*** Text segment
Comedy, drama and kung fu. In its golden era of the 1970s and ’80s,  Hong Kong’s movie industry dominated Asia’s cultural landscape. But while the Chinese city’s film industry isn’t flourishing the way it was a generation ago, there still is a lot of kick in the old boy.

This year saw the return of Chow Yun-fat in his first pure Cantonese-language role in nearly 20 years, while Donnie Yen kicked with some class-acts from old Hong Kong martial-arts movies. And documentarian Ruby Yang, whose short 2007 Academy Award-winning documentary “The Blood of Yingzhou District” chronicled the impact of AIDS on a Chinese village, turned her camera toward Hong Kong.

Here are our picks for Hong Kong’s five most-notable films of 2014:

“Aberdeen”

Pang Ho-cheung is known for his wild comedies, but the funnyman director showed his serious side with this story about the complicated relationships of a multi-generational family: an elderly father and his two grown children, each grappling with their own problems involving marriage and parenthood. Intent on making a pure home-grown drama, Mr. Pang cast only Hong Kong actors, including Louis Koo, Gigi Leung and Eric Tsang.
******
*** Material shown
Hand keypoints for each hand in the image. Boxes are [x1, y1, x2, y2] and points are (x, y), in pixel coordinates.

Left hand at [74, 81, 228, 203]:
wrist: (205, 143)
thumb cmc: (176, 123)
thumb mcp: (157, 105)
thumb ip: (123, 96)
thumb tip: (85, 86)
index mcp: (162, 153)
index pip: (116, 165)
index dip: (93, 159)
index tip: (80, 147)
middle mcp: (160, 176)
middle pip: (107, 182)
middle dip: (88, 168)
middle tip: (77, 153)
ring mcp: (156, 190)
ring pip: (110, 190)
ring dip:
******
*** Material shown
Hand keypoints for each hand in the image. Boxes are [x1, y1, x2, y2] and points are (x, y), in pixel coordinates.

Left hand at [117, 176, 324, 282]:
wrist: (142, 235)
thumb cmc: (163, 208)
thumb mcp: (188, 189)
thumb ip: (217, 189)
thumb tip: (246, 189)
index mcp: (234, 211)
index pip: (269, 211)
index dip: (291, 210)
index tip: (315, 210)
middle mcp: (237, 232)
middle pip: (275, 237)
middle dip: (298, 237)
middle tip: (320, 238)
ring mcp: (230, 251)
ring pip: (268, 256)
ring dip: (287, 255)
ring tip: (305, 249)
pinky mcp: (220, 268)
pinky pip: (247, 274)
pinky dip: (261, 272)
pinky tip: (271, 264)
******
What you need to do
Pick up the text on Hong Kong films of 2014 after its last sentence and write the next few sentences.

Answer below
“From Vegas to Macau”

Chow Yun-fat proves why he is one of the world’s great movie stars in this action-comedy from director Wong Jing about a high-stakes gambler helping police bring down the ruthless master of an international money-laundering organization. This was Mr. Chow’s first Cantonese-language movie in nearly two decades and a throwback to some of his big hits of the 1980s and early ’90s. And there’s more to come: A sequel is planned in February for the Lunar New Year.

“Kung Fu Jungle”

Donnie Yen teams up with director Teddy Chen for this action-drama about a martial-arts expert serving time in prison after he accidentally kills an opponent. In exchange for his freedom, he helps the police track down a serial killer knocking off kung-fu masters in gruesome fashion. This homage to Hong Kong action movies is filled with veteran kung-fu actors in cameo roles, a stark reminder of the noticeable lack of young martial-arts stars in today’s movies.

“The Midnight After”

Director Fruit Chan’s film about 16 people aboard a minibus who realize they are the only people left in Hong Kong looks like a standard low-budget sci-fi thriller, with the group of survivors meeting grisly deaths from a mysterious force. But the film — a prescient story that was released months before the city’s Umbrella Movement — serves as a metaphor for what’s really going on: Hong Kong’s loss of identity in the face of social challenges, including concern over the economy, soaring property prices and influence from mainland China.

“My Voice, My Life”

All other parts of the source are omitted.